STATED GOAL » Convert the part of the data below that opens with the line containing "phylum: Chordata" and closes with the line containing "common name: Myrtle warbler", both of those lines included, into a JSON list of strings with one string per line and blank lines left out.

EXTRACTED RECORDS »
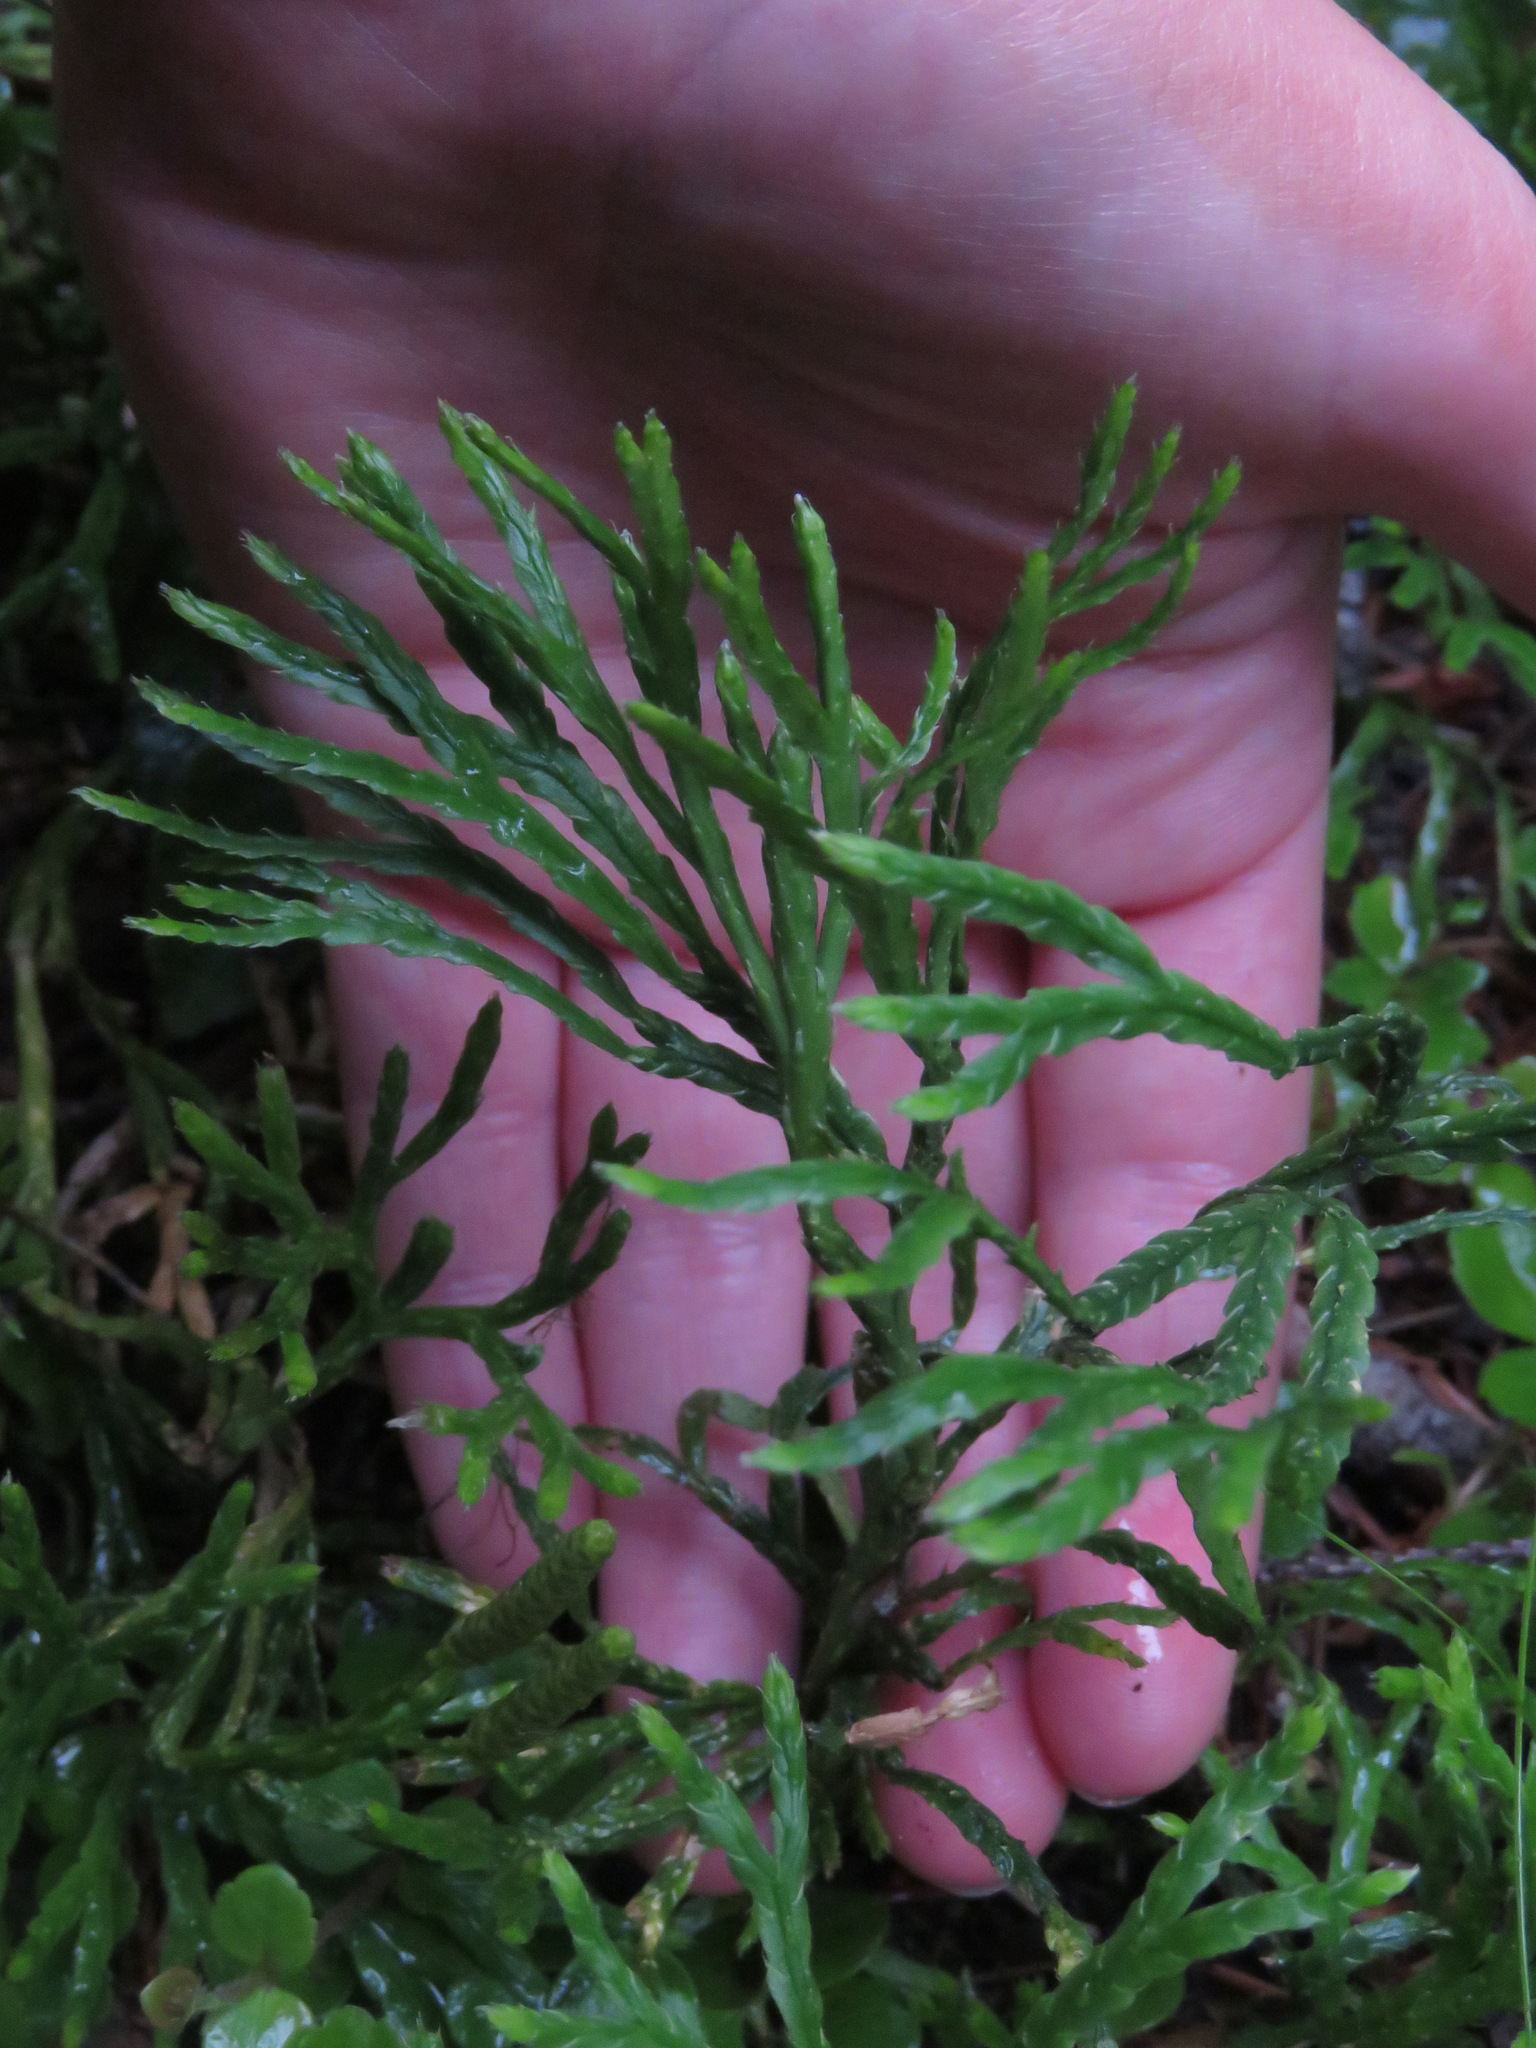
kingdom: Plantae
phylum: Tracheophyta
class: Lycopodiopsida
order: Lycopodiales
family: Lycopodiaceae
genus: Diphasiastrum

==

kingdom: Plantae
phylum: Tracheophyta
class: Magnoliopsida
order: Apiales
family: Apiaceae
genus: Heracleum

---

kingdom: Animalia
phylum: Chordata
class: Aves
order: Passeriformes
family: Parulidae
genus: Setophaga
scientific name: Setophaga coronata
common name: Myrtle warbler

WRITTEN RESPONSE »
[
  "phylum: Chordata",
  "class: Aves",
  "order: Passeriformes",
  "family: Parulidae",
  "genus: Setophaga",
  "scientific name: Setophaga coronata",
  "common name: Myrtle warbler"
]